[[ Data supplied open ]]

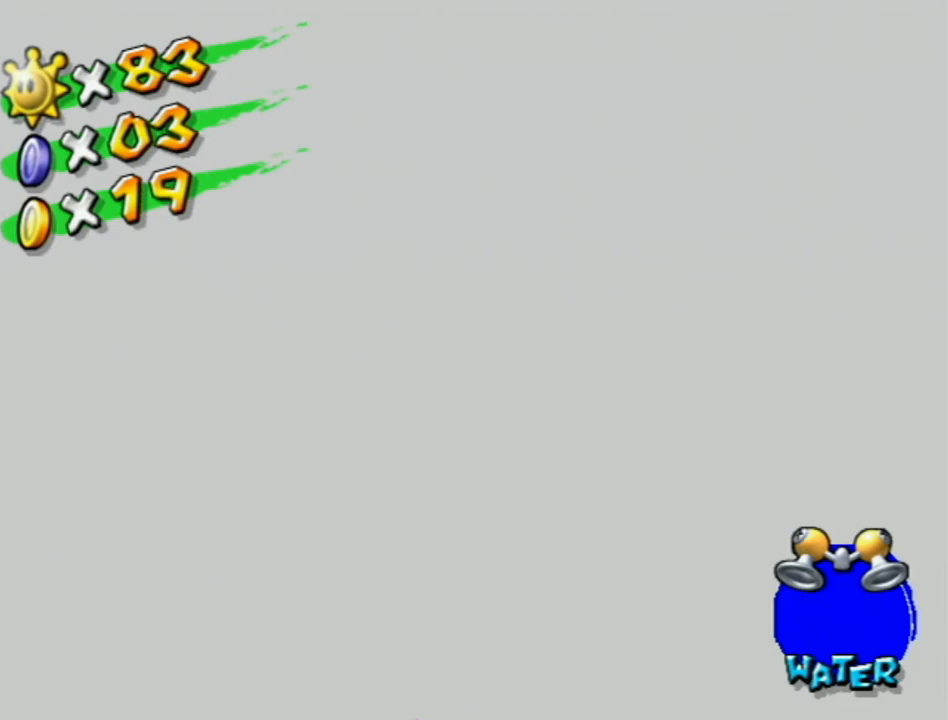
{"buttons": [], "left_stick": "center", "right_stick": "center", "events": [[17, "A", "up"]]}
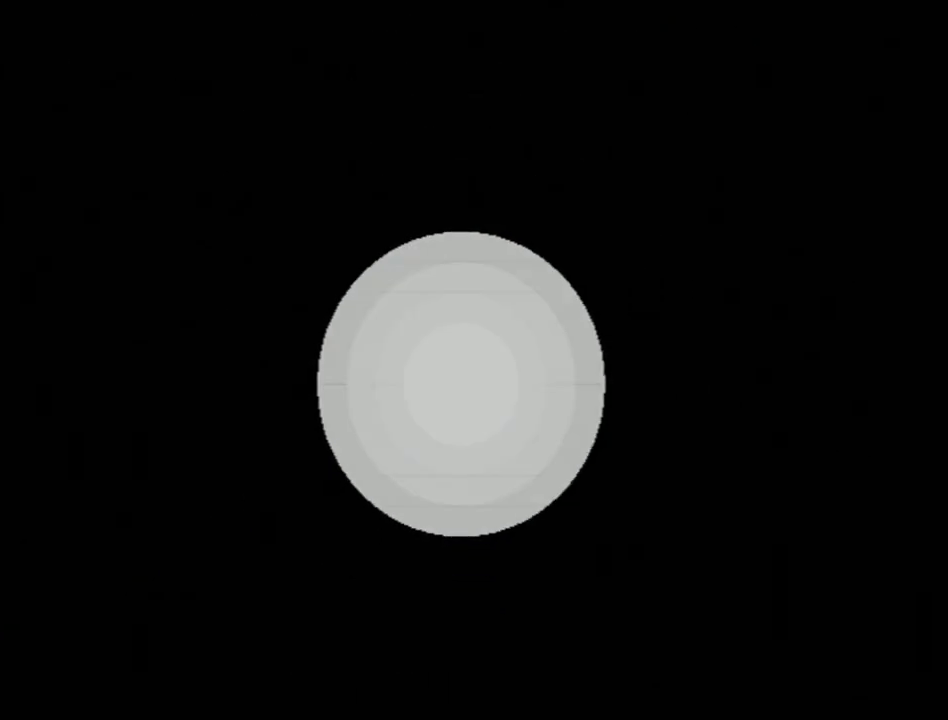
{"buttons": [], "left_stick": "center", "right_stick": "center", "events": [[383, "A", "down"], [467, "A", "up"]]}
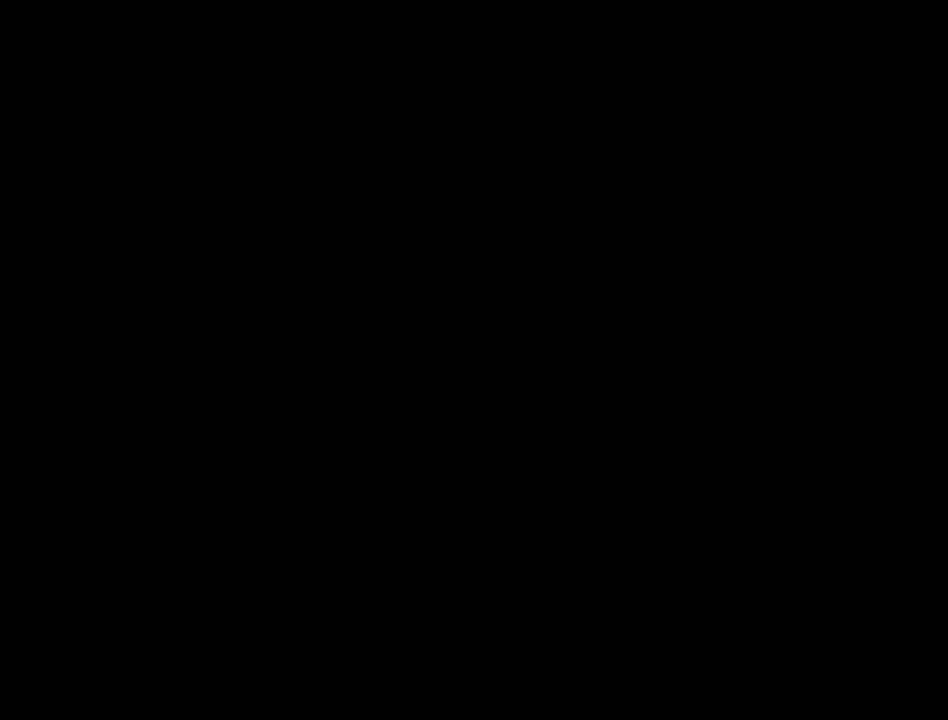
{"buttons": ["A", "B"], "left_stick": "center", "right_stick": "center", "events": [[17, "B", "down"], [50, "A", "down"], [83, "B", "up"], [117, "A", "up"], [183, "B", "down"], [200, "A", "down"], [233, "B", "up"], [267, "A", "up"], [333, "A", "down"], [333, "B", "down"], [400, "B", "up"], [417, "A", "up"], [483, "A", "down"], [483, "B", "down"]]}
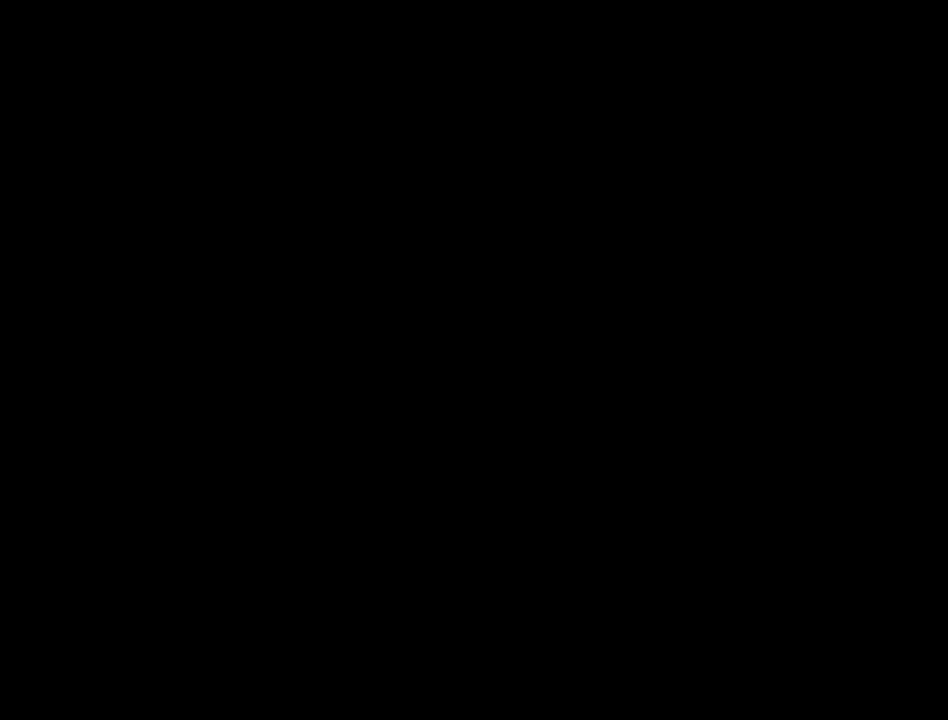
{"buttons": ["A"], "left_stick": "center", "right_stick": "center", "events": [[17, "B", "up"], [50, "A", "up"], [117, "B", "down"], [133, "A", "down"], [133, "B", "up"], [200, "A", "up"], [200, "B", "down"], [267, "A", "down"], [267, "B", "up"], [367, "A", "up"], [467, "A", "down"]]}
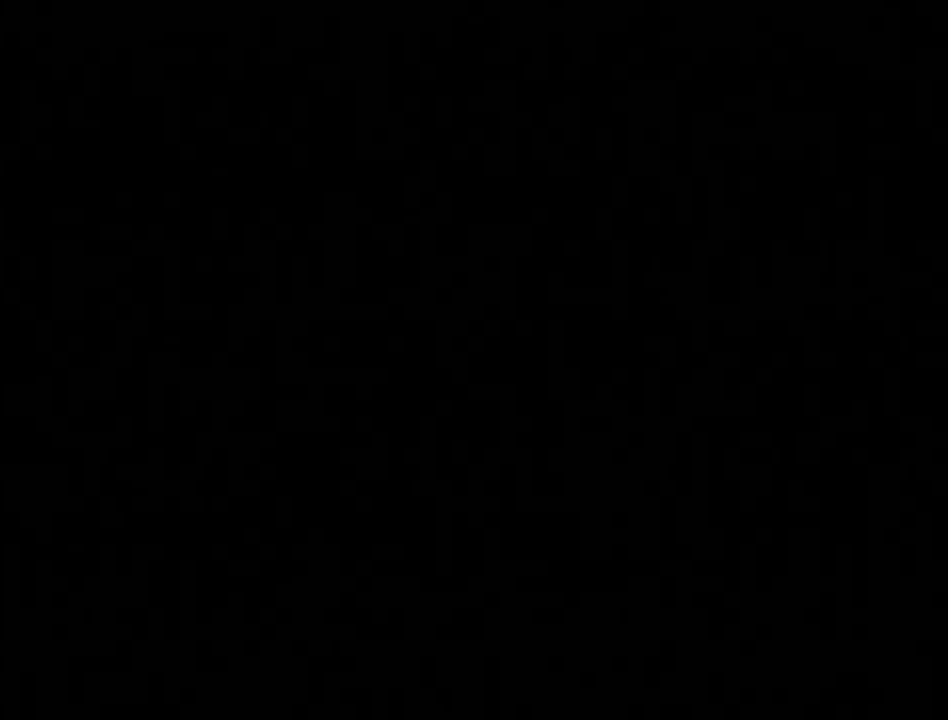
{"buttons": ["A"], "left_stick": "center", "right_stick": "center", "events": [[17, "A", "up"], [150, "A", "down"], [200, "A", "up"], [300, "A", "down"], [383, "A", "up"], [450, "A", "down"]]}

[[ Data supplied closed ]]

Aim of the task
Repeat each line of the records above exactly, but do not copy the pictures.

Your response
{"buttons": [], "left_stick": "center", "right_stick": "center", "events": [[17, "A", "up"]]}
{"buttons": [], "left_stick": "center", "right_stick": "center", "events": [[383, "A", "down"], [467, "A", "up"]]}
{"buttons": ["A", "B"], "left_stick": "center", "right_stick": "center", "events": [[17, "B", "down"], [50, "A", "down"], [83, "B", "up"], [117, "A", "up"], [183, "B", "down"], [200, "A", "down"], [233, "B", "up"], [267, "A", "up"], [333, "A", "down"], [333, "B", "down"], [400, "B", "up"], [417, "A", "up"], [483, "A", "down"], [483, "B", "down"]]}
{"buttons": ["A"], "left_stick": "center", "right_stick": "center", "events": [[17, "B", "up"], [50, "A", "up"], [117, "B", "down"], [133, "A", "down"], [133, "B", "up"], [200, "A", "up"], [200, "B", "down"], [267, "A", "down"], [267, "B", "up"], [367, "A", "up"], [467, "A", "down"]]}
{"buttons": ["A"], "left_stick": "center", "right_stick": "center", "events": [[17, "A", "up"], [150, "A", "down"], [200, "A", "up"], [300, "A", "down"], [383, "A", "up"], [450, "A", "down"]]}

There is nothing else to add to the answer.